Single by Silverchair

from the album Young Modern
- Released: 23 February 2008
- Recorded: 2006
- Genre: Alternative rock; hard rock;
- Length: 3:07
- Label: Eleven Records
- Songwriter(s): Daniel Johns, Julian Hamilton
- Producer(s): Nick Launay David Bottrill Daniel Johns

Silverchair singles chronology
| "If You Keep Losing Sleep" (2007) | "Mind Reader" (2008) |  |

= Mind Reader (Silverchair song) =

2008 single by Silverchair

"Mind Reader" is a song by Australian rock band, Silverchair, from their fifth studio album, Young Modern.
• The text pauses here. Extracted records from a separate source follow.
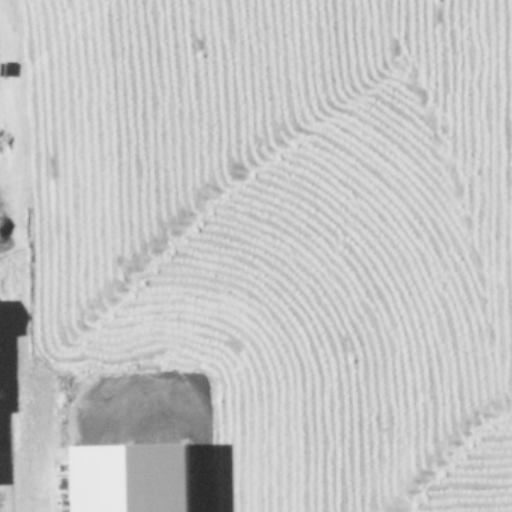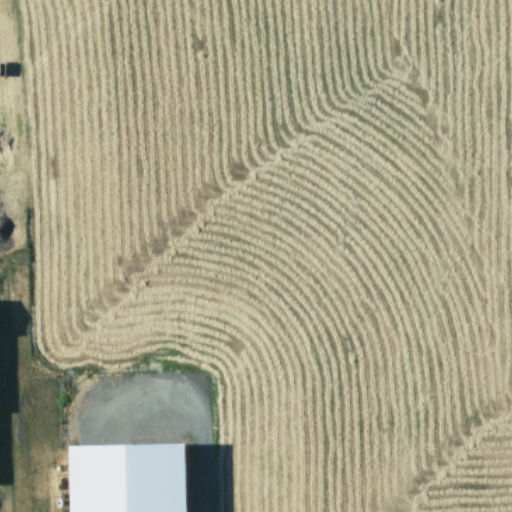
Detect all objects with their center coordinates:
crop: (255, 255)
building: (119, 477)
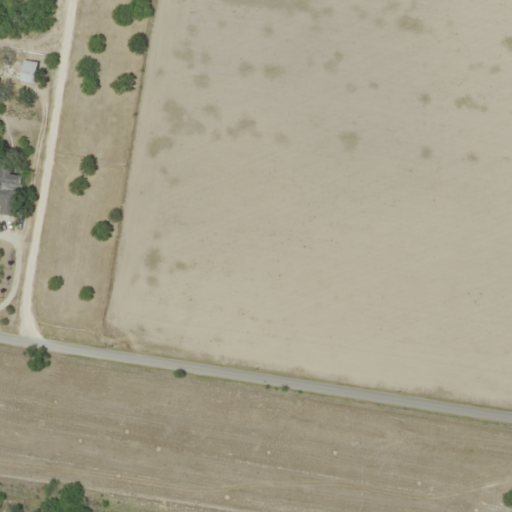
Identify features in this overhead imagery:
building: (28, 71)
building: (8, 189)
road: (256, 376)
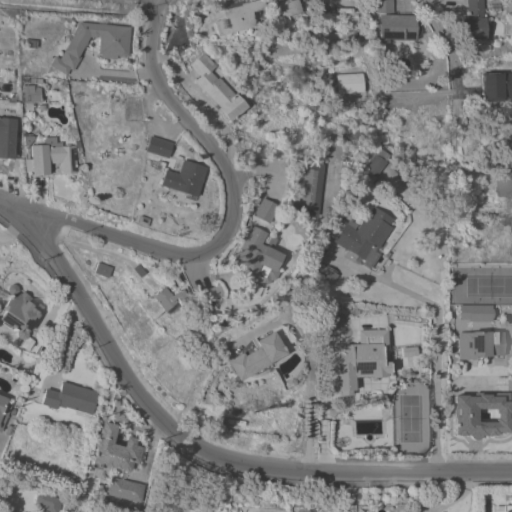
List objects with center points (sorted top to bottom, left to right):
road: (149, 3)
building: (382, 6)
building: (285, 8)
building: (285, 10)
building: (241, 17)
building: (237, 18)
building: (471, 20)
building: (473, 21)
building: (391, 23)
building: (396, 26)
building: (92, 44)
building: (93, 44)
road: (445, 46)
building: (347, 83)
building: (348, 83)
building: (495, 83)
building: (496, 86)
building: (214, 88)
building: (216, 88)
building: (29, 94)
building: (29, 96)
building: (6, 137)
building: (7, 137)
building: (156, 146)
building: (157, 147)
building: (47, 156)
building: (49, 157)
building: (376, 162)
building: (377, 162)
building: (182, 178)
building: (183, 178)
building: (503, 183)
building: (502, 185)
building: (311, 188)
building: (309, 189)
road: (229, 207)
building: (263, 210)
building: (264, 210)
building: (362, 232)
building: (361, 233)
building: (254, 258)
building: (256, 258)
building: (102, 269)
building: (322, 271)
building: (322, 272)
building: (252, 289)
building: (122, 290)
building: (169, 298)
building: (168, 299)
building: (18, 311)
building: (18, 311)
building: (473, 313)
road: (436, 332)
building: (477, 344)
building: (478, 344)
building: (361, 354)
road: (310, 355)
building: (256, 356)
building: (257, 356)
building: (359, 359)
building: (69, 397)
building: (68, 400)
building: (3, 409)
building: (3, 410)
building: (480, 413)
building: (479, 414)
building: (113, 450)
building: (113, 450)
road: (195, 451)
building: (123, 489)
building: (122, 490)
building: (47, 502)
building: (46, 503)
building: (504, 506)
building: (507, 506)
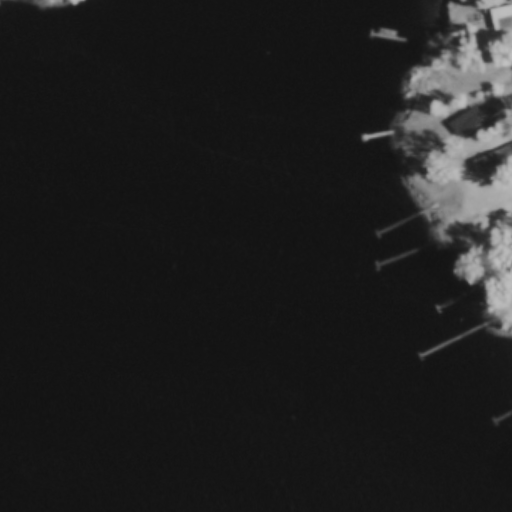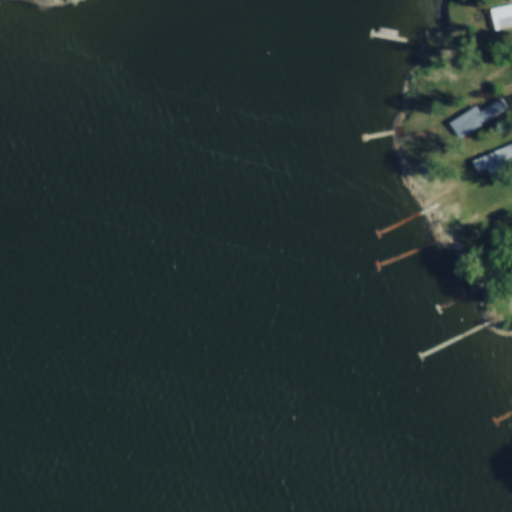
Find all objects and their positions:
building: (503, 16)
building: (478, 116)
building: (496, 159)
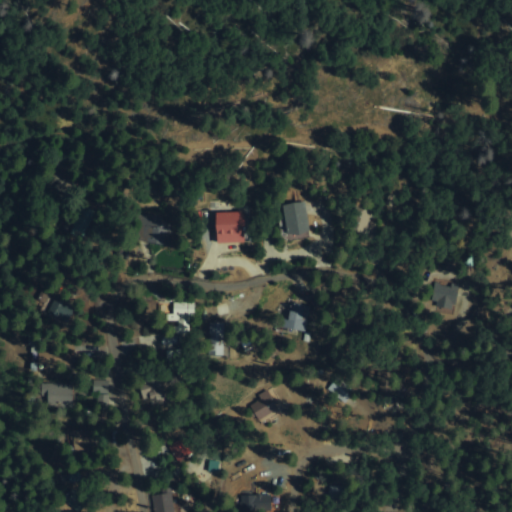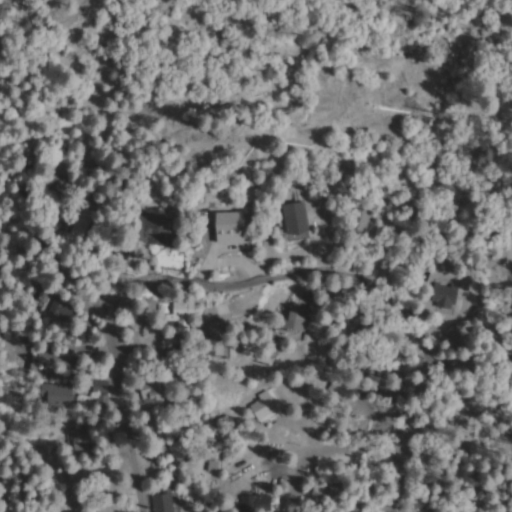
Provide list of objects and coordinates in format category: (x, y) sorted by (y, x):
road: (261, 139)
building: (294, 218)
building: (79, 224)
building: (79, 224)
building: (233, 226)
building: (234, 226)
building: (165, 234)
building: (166, 234)
road: (226, 275)
building: (294, 313)
building: (293, 317)
building: (183, 319)
building: (184, 320)
building: (305, 337)
building: (338, 391)
building: (152, 392)
building: (152, 392)
building: (99, 395)
building: (99, 395)
building: (261, 404)
building: (262, 404)
road: (319, 437)
building: (83, 440)
building: (83, 440)
road: (458, 441)
road: (396, 483)
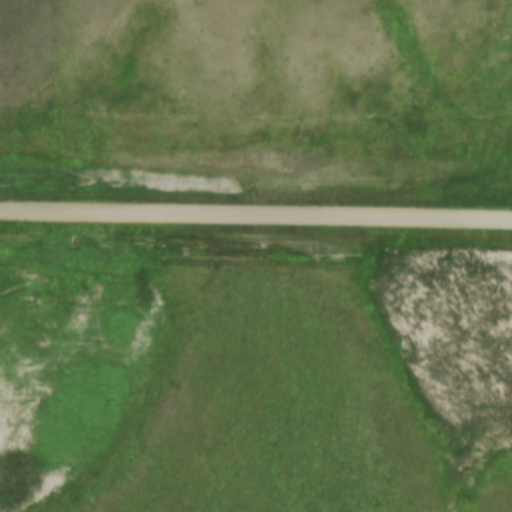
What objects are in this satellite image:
road: (256, 219)
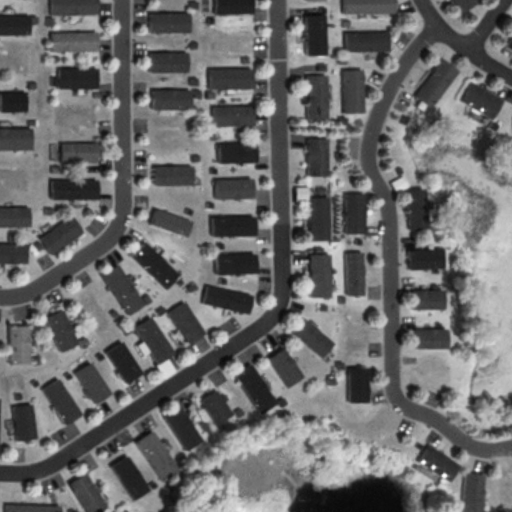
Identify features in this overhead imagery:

The song was sent to Australian radio stations in January 2008 and released as the fourth and final single from the album. The song was co-written by the group's lead singer-guitarist, Daniel Johns, with Julian Hamilton of The Presets, who is responsible for the "don't know what you want" chorus. The single was released on 23 February 2008, as a digital download. It was the last Silverchair single – the group have been on an "indefinite hiatus" from May 2011.

== Reception ==

Danielle O'Donoghue caught their live performance in May 2007 in Adelaide and felt that their "[n]ew song 'Mind Reader' fitted in well with the band's heavier rock past". Sean Lynch reviewed Young Modern for WebWombat and noted that there were times when Johns' vocals became annoying "you wish you could pull Johns aside and just say 'Mate, you sound like a dickhead - use that voice of yours and stop fucking up a potentially great song' (most notably on 'Mind Reader')". Matt Neal of The Standard rated Young Modern at No. 15 in his list of Top 100 Albums of '00s and praised the "deranged riffing" of "Mind Reader".

==Track listing==
- Australian Promo (ELEVENCDPRO81)
1. "Mind Reader"
2. "Mind Reader" (live from Across the Great Divide)

- iTunes single
3. "Mind Reader"
4. "Mind Reader" (live video)

==Music video==

The live music video was footage from the Across the Great Divide tour in Melbourne.